PFAS-LEACH analytical model: a graphical tool for evaluating PFAS soil-to-groundwater leaching and site-specific soil screening levels
Min Ma1, Jacob Smith1, Mark L.Brusseau1,2, Bo Guo1,*
1Department of Hydrology and Atmospheric Sciences, University of Arizona, Tucson, AZ
2Department of Environmental Science, University of Arizona, Tucson, AZ
PFAS-contaminated soils represent persistent sources of groundwater pollution due to their unique retention mechanisms in the vadose zone, particularly adsorption at air–water interfaces. While detailed numerical transport models can explicitly simulate these processes, they require extensive site-characterization data and substantial computational resources, limiting their practicality for screening-level assessments across the large number of PFAS-impacted sites. There is therefore a critical need for computationally efficient analytical tools that adequately capture PFAS-specific transport processes. We present PFAS-LEACH Tier 3-4, an Excel-based analytical tool for simulating PFAS leaching through the vadose zone and deriving site-specific soil screening levels (SSLs). The tool employs analytical solutions that account for advection–dispersion transport, rate-limited solid-phase sorption, and air–water interfacial adsorption, coupled with a groundwater dilution model consistent with the U.S. EPA framework.
PFAS-LEACH Tier 3-4 supports both deterministic and probabilistic analyses, including parameter sensitivity analysis and Monte Carlo uncertainty quantification, with built-in QSPR-based parameter estimation routines to reduce input requirements when site-specific measurements are unavailable.
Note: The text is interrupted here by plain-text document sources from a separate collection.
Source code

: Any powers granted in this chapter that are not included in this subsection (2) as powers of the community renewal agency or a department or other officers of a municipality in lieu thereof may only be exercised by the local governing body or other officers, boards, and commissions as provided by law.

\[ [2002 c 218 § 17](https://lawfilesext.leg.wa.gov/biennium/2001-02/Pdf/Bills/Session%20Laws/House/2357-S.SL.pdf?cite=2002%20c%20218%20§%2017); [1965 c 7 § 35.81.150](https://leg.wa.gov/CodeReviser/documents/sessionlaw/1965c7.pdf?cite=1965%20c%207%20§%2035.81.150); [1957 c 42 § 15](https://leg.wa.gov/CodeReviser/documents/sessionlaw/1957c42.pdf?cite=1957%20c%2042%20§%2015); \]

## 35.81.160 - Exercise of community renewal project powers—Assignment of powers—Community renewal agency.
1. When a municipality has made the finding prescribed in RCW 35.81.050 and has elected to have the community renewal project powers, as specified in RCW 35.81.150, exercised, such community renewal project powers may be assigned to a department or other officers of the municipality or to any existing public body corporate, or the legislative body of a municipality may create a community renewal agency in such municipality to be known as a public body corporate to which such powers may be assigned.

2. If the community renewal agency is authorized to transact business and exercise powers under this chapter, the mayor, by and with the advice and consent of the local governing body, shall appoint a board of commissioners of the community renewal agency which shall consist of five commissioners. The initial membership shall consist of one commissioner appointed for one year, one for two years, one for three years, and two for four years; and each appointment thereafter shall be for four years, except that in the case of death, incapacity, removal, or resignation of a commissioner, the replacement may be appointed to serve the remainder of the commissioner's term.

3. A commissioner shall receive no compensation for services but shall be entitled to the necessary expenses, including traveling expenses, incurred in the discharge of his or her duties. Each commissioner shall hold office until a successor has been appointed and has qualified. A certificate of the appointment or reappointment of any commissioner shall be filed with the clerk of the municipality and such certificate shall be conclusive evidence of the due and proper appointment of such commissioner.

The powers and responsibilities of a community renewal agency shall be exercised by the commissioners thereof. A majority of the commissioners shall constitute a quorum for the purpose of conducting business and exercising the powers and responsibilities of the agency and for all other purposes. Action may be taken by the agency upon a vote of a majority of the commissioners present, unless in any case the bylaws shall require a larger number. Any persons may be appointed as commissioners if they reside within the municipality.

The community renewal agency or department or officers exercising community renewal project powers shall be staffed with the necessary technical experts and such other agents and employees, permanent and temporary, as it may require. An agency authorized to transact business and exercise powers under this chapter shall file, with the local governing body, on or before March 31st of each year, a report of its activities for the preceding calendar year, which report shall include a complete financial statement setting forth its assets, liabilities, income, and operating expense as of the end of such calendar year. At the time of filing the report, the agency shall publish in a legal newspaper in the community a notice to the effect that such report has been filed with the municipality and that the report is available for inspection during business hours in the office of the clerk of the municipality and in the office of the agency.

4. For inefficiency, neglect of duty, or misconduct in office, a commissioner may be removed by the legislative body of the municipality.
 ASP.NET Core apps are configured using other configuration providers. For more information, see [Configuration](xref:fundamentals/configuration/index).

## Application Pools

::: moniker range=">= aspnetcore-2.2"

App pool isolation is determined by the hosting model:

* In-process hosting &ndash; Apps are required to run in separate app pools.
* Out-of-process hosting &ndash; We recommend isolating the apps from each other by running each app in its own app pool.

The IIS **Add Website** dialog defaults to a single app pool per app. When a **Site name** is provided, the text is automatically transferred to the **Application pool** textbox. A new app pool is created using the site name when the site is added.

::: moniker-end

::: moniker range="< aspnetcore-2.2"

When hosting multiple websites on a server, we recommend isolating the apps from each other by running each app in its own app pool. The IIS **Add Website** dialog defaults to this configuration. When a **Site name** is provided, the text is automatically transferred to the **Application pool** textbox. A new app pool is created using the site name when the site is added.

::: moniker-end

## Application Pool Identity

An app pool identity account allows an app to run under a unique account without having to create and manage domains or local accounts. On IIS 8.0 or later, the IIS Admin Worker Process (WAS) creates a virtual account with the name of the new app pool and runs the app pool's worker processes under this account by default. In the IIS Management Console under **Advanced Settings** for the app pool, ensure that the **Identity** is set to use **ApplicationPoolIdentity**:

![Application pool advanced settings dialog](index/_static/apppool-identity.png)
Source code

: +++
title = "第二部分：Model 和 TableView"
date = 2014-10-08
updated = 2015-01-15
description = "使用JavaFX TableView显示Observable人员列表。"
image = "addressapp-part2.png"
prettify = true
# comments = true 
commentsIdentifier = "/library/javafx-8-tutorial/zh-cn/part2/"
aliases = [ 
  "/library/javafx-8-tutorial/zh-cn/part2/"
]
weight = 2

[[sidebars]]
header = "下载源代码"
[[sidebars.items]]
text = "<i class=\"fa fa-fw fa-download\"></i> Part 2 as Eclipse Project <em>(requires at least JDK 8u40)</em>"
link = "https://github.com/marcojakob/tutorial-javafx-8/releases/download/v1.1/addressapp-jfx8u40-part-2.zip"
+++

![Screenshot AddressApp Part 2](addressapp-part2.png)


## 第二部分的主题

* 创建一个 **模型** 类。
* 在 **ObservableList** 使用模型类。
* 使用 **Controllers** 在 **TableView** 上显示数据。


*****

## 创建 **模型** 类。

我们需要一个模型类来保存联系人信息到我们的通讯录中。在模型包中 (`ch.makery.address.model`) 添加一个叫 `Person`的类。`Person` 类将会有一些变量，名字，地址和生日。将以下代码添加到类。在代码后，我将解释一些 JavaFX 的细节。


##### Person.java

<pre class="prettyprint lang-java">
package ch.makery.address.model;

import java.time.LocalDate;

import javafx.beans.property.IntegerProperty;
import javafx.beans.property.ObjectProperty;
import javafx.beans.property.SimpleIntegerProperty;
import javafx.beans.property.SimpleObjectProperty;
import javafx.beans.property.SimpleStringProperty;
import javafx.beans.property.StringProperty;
The tool is demonstrated through case studies at two PFAS-impacted military sites: one evaluates model-predicted vadose-zone PFAS mass discharge against field-based estimates, and the other illustrates probabilistic SSL derivation under parameter uncertainty. Results demonstrate that PFAS-LEACH Tier 3-4 produces physically consistent and practical estimates of PFAS leaching behavior, groundwater impacts, and SSLs, supporting risk-based decision-making at contaminated sites.